October 29, 2009

Parallelism for the Masses?

I just returned from an interesting full-day seminar on parallelizing applications using Intel's tool suite with the quite ambitous title "How to write bug free and performance optimized parallel (threaded ) applications ( Turning a serial into a parallel application)". A demonstration of the capabilities of Intel Parallel Studio was quite impressive.

Clever Tools

Let Parallel Studio analyze your C/C++ code to detect performance hotspots and parallelizable code fragments. Then use OpenMP and add #pragma directives to actually "annotate" your code with parallelization hints for the compiler:

#pragma omp parallel for reduction(+: sum) 
for (i = 0; i < 1000000; i++) { 
 sum = CalcSum(i, sum); 

Pretty neat, isn't it? I found it quite surprising how far one can already get nowadays by just using clever tools for (semi-)automatic parallelization of applications. Still: Can you prove the above code does not cause semantic errors? Remove the "for reduction(+: sum)" from the above and you will get a random results.

Required: a radically new approach

Introducing technlogies like OpenMP (or the new .NET Parallel Programming libraries to mention a more recent one) doesn't help much to really improve the situation. It is like fixing  your bathroom with duct tape. It works - but it is not a sustainable solution. In my opinion, going parallel - and thus make your code scalable, be it on multi-core or a service in the cloud - requires more than tools. Everyone, who has already written one piece of multithreaded code, also has already had to debug a concurrency issue. It doesn't matter, how good you are, how much or little experience you have.

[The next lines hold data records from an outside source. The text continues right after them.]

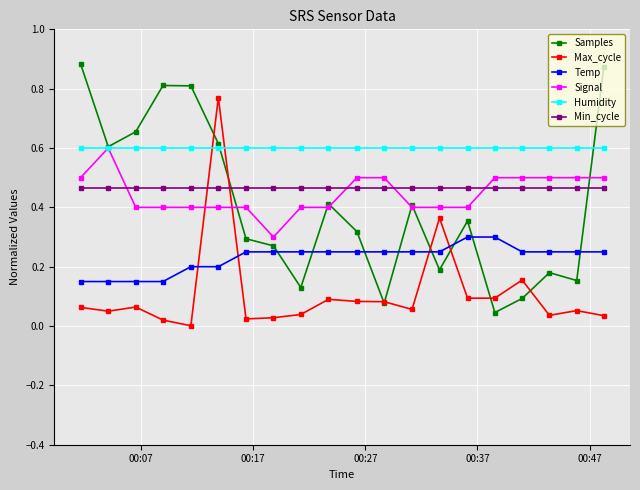

Which series has the largest range (max minus min)?

Samples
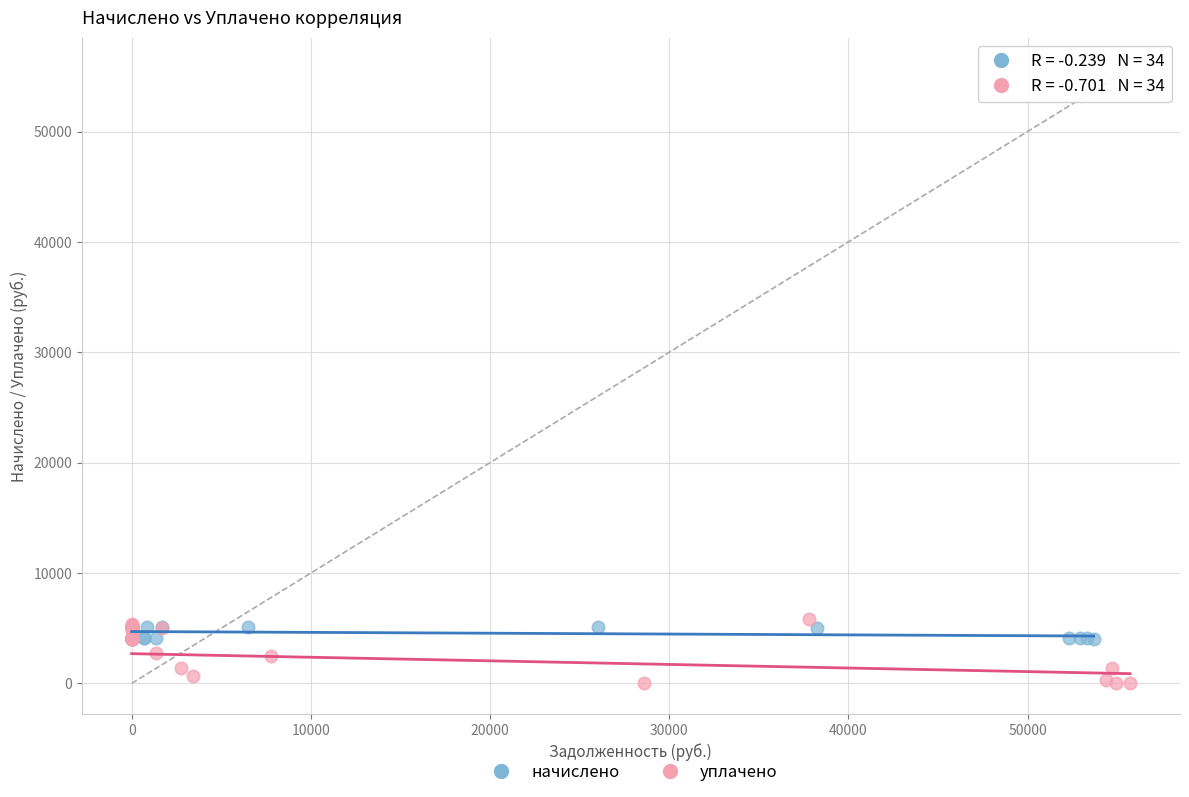

Which series has the largest Y range (max minus min)?

уплачено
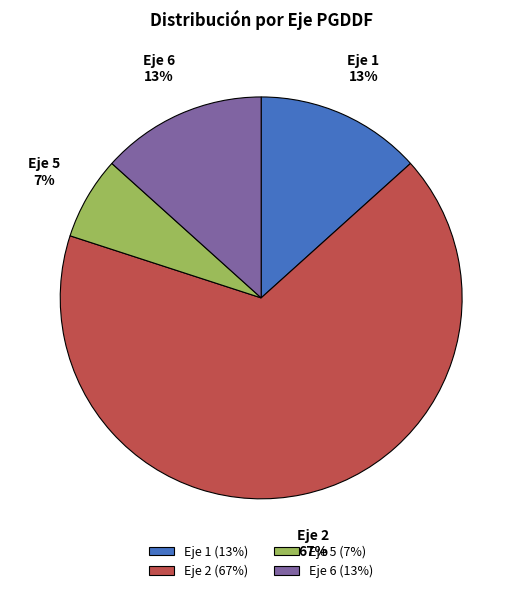

Does Eje 2 account for over 50% of the chart?

Yes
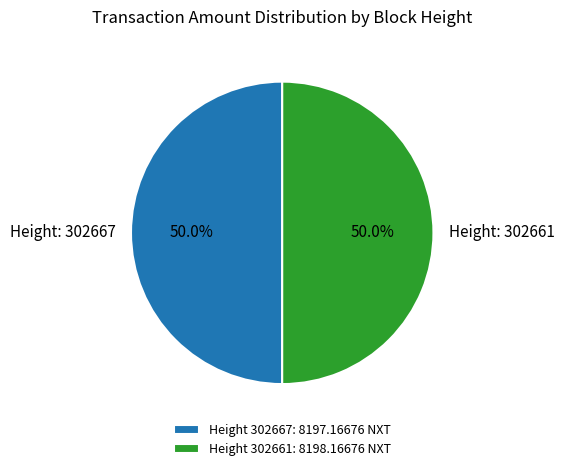

Count the number of slices in the pie.

2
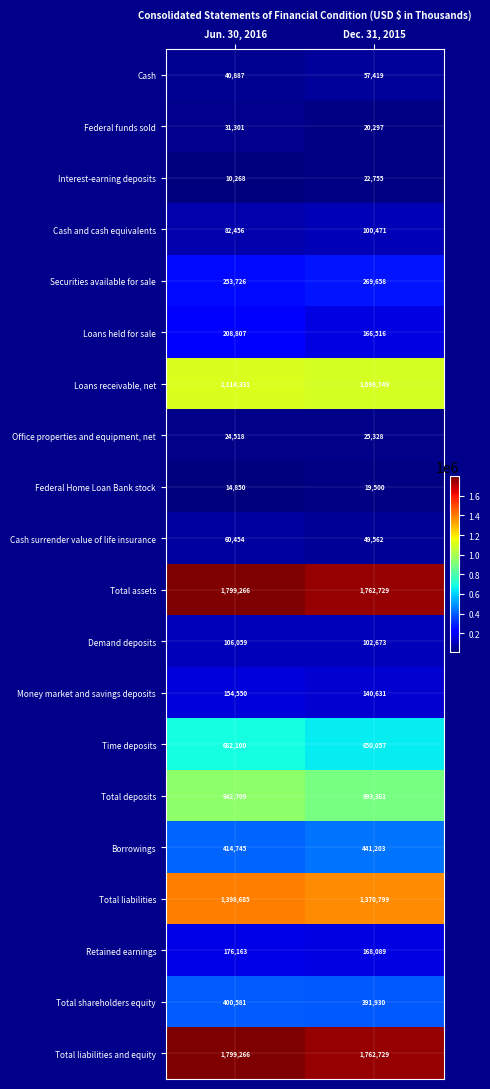

How many distinct data groups are displayed?

20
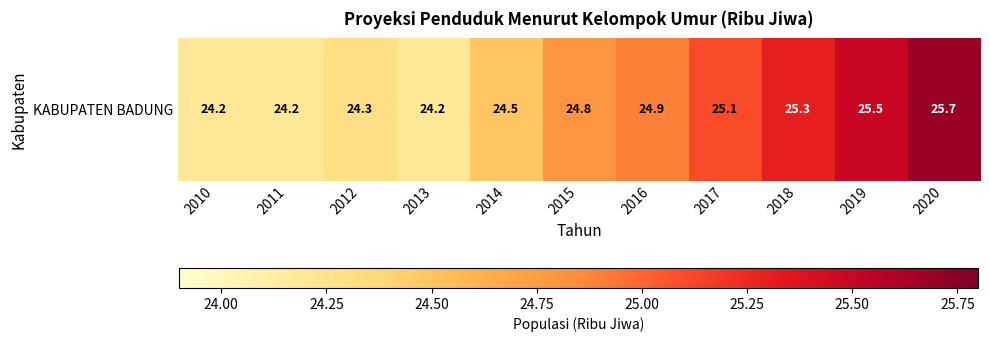

What is the change in value from 2011 to 2017?

+0.9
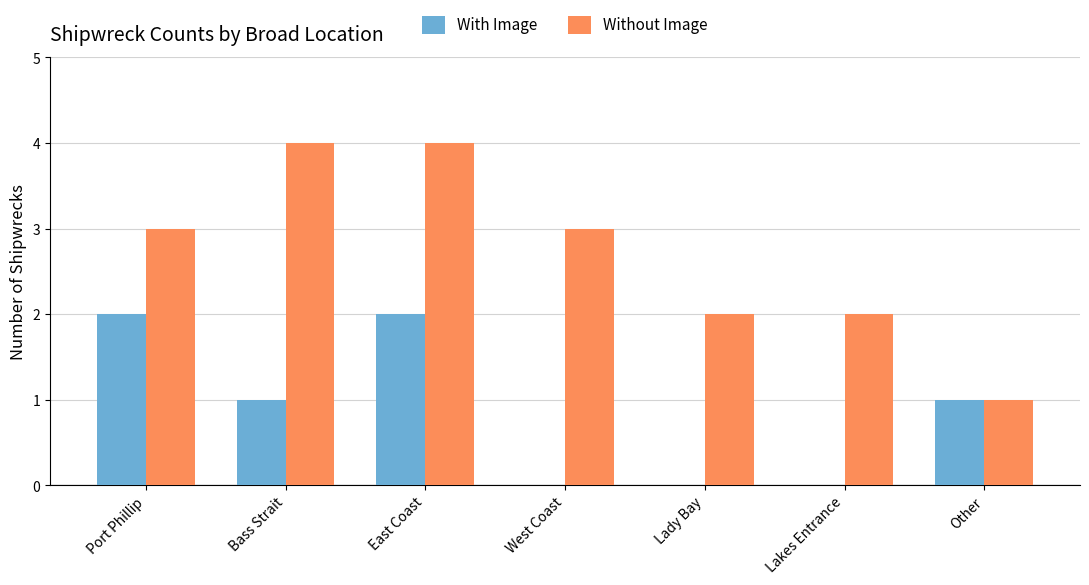

Reading left to right, transcribe all the data shown in this chart.

With Image: Port Phillip=2	Bass Strait=1	East Coast=2	West Coast=0	Lady Bay=0	Lakes Entrance=0	Other=1
Without Image: Port Phillip=3	Bass Strait=4	East Coast=4	West Coast=3	Lady Bay=2	Lakes Entrance=2	Other=1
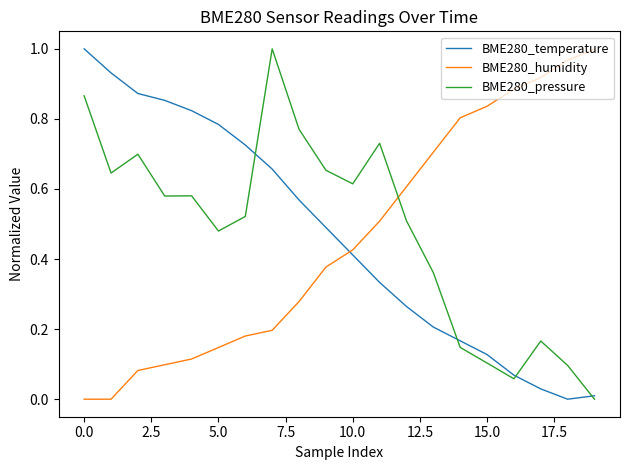

True or false: BME280_humidity has more than 1 points higher than both neighbors.

False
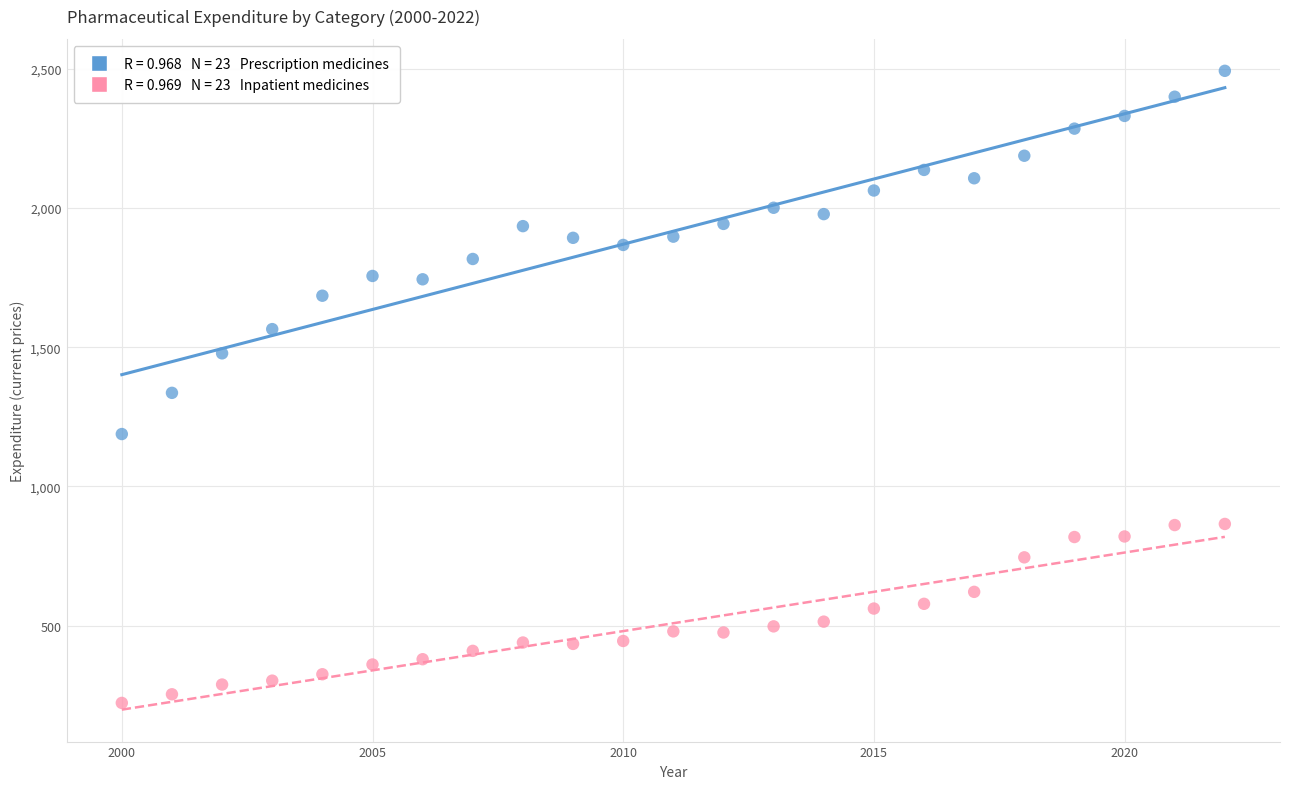

Across all data points, what is the range of X values (max minus min)?

22.0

Actors enter the future stage

What does it take to write better scalable and parallelizable code? The problem with parallel code is "shared state". Message Passing avoids this problem. The Actor Programming Model takes this even further. Systems like Erlang have a long history in successfully applying this totally different programming paradigm (at least totally different from today's mainstream only of course). Multicore processors and cloud computing revived this paradigm by increasing the need for parallel programming support. Microsoft's Axum and attempts like the "XCoordination Application Space" try to bring this paradigm to the masses on the .NET platform, Scala will likely be the next success on the Java platform (imho ironically by replacing the Java language on the JMV). I dare to predict, that lot of our programming future will be Actor-based. And the platform that makes implementing actors most convenient has good chances to become the next mainstream.

What are your thoughts on the future of programming? How will we handle challenges like debugging or orchestration of actor communication in this new world? Keen to hear your opinions and/or experiences!


Ralf Westphal - One Man Think Tank said...

To me, too, the actor model seems to have quite some potential to become some kind of multi-core "mainstream" programming paradigm.

Zoonon did it, Scala does it, Axum does it... and I´ll be implementing it in my next round of CCR wrappers, too: CCR Space, http://code.google.com/p/ccrspace/. Until TechEd Europe I hope to have actors in place - including transparent distribution.

So actors are cool - but I don´t want to be forced to switch to a new programming language to use them.


Erich Eichinger said...

I probably don't want to learn a new language. But imho the relevant constructs must at least be part of the language in order to become mainstram.
How do you think about orchestrating the conversation flows between agents? How will debugging change in the world of agents?

Ralf Westphal - One Man Think Tank said...

@Erich: "Relevant constructs" being part of the language... well, sure that would help. Like extions methods or lambda expressions in C#.

I´m sure some such constructs will show up in C# 5.0 oder 6.0. But Axum and F# won´t gain widespread use just because of multi-core programming.

Orchestrating agents, though, is not a matter of language constructs in the first place. It´s a matter of concepts and paradigm. They can be expressed in other ways before becoming part of a language.

As for debugging: I find it overrated in general ;-) With a proper development approach you don´t need much debugging in general; and you don´t even want to start debugging multi-core code. Rather it´s a matter of instrumentation, I´d say.